Negar a importância do trem de passageiros da Vale em termos de ganho social para uma faixa de miseráveis que se estende por mais de 800 km antes esquecida do mundo, é negar a importância que o trem de minério de ferro – o primo rico do sistema Carajás – tem para a balança comercial em termos de exportação. E melhor de tudo é que o trem não chegou sozinho. Com ele vieram outros projetos sociais de peso, como o Vale Alfabetizar, por exemplo. Só no Maranhão, em 2007, o projeto matriculou 10 mil alunos que depois de um ano de aulas foram considerados alfabetizados.

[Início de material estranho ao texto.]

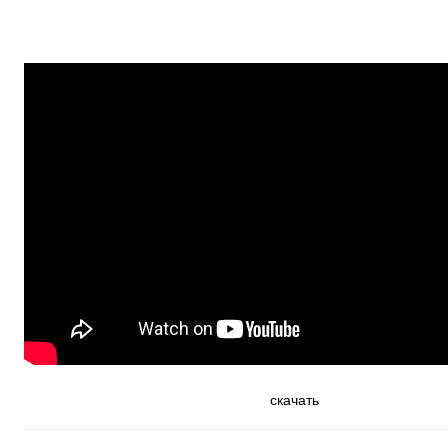
скачать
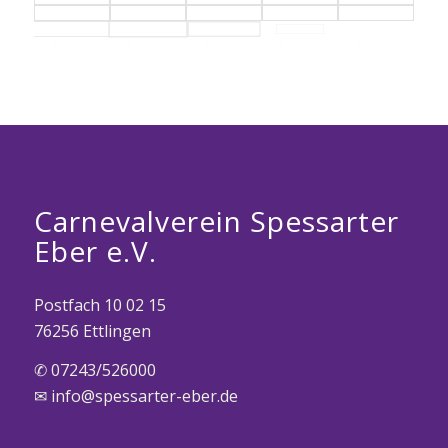
Carnevalverein Spessarter
Eber e.V.
Postfach 10 02 15
76256 Ettlingen
✆ 07243/526000
✉ info@spessarter-eber.de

O Vale Alfabetizar é mantido pela Fundação Vale do Rio Doce e tem núcleos fixos nos municípios de Açailândia, Alto Alegre do Pindaré, Rosário e São Pedro da Água Branca. No Brasil, incluindo os estados do Pará, Espírito Santos e Minas Gerais, o programa já alfabetizou mais de 100 mil alunos.

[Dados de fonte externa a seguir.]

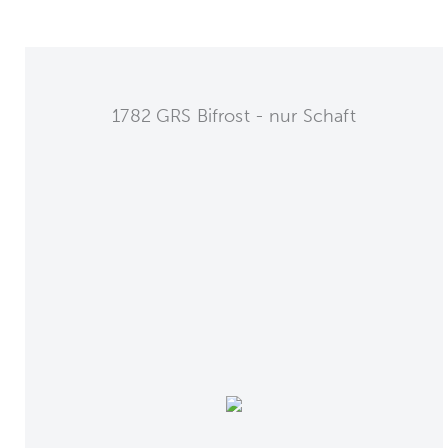
1782 GRS Bifrost - nur Schaft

Não é difícil se encontrar no Trem de Passageiro quem não conheça alguma coisa do programa de alfabetização da Fundação Vale do Rio Doce. “O projeto é mais uma ação social voltada para as pessoas que moram nos municípios onde a Vale está presente e visa erradicar – no caso do Maranhão – o analfabetismo em localidades cortadas pela ferrovia de Carajás”, explica a jornalista Vanessa Tavares, chefe da Assessoria de Imprensa em São Luís. Na definição macro da empresa, o Vale Alfabetizar contribui para reduzir o analfabetismo em nosso país e atende alunos com idade entre 19 e 90 anos.

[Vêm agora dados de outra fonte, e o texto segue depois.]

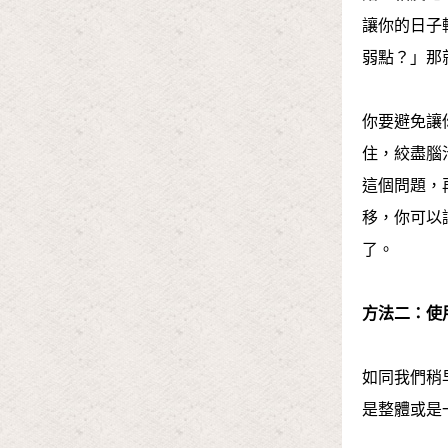
讓你的日子
弱點？」那
你要避免讓
住，絞盡腦
這個問題，
移，你可以
了。
方法二：使
如同我們稍
是整體或是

Como bem disse uma jovem senhora que falava pelos cotovelos durante a viagem, programas desenvolvidos pela CVRD como o Vale Alfabetizar, a TV a bordo com suas transmissões educativas representam janelas de um mundo que boa parte daquelas pessoas jamais teria oportunidade de enxergar não fosse o trem. E as ações não se limitam apenas a bordo. Enquanto esperam, nas estações principais, como Santa Inês, Açailândia e Marabá, uma equipe de monitores ajuda os passageiros passar o tempo. Dona Valdimira Castro, por exemplo, mesmo ainda não sabendo ler direito – ou talvez por isso – ficou encantada ao receber o livreto Passatrem. Ali, enquanto esperava na estação de Açailândia para iniciar sua viagem de volta a São Luis, pode, com a ajuda de uma voluntária, pela primeira vez em sua vida, fazer uma simples palavras-cruzadas.

“Eu consegui…Eu consegui”, dizia ela, aos 49 anos, como se houvesse ganho uma medalha olímpica.

E Dona Valdimira não está sozinha nessa felicidade aparentemente simples. Como ela, uma outra personagem entra em cena nessa busca quase impossível de saber entender as letras. Maria do Socorro, de 54 anos, perdeu os movimentos do lado direito do seu corpo, em virtude de uma doença. A paralisia a fez conviver com a dificuldade de locomover-se, e ainda de ler e escrever. Incentivada pelos educadores do Vale Alfabetizar e com o apoio dos parentes, marido, dos sete filhos e vizinhos, a aluna exemplar voltou a estudar. Com muita força de vontade e a necessária ajuda reaprendeu a escrever com mão esquerda e voltou a ter gosto pela leitura.

É o Trem de Passageiros da Vale do Rio Doce de muitas histórias e de muitas variáveis sociais em benefício de um estado pobre e de analfabetos como o Maranhão.

Sem ele, a Estrada de Ferro Carajás seria, apenas, uma distância sem alma.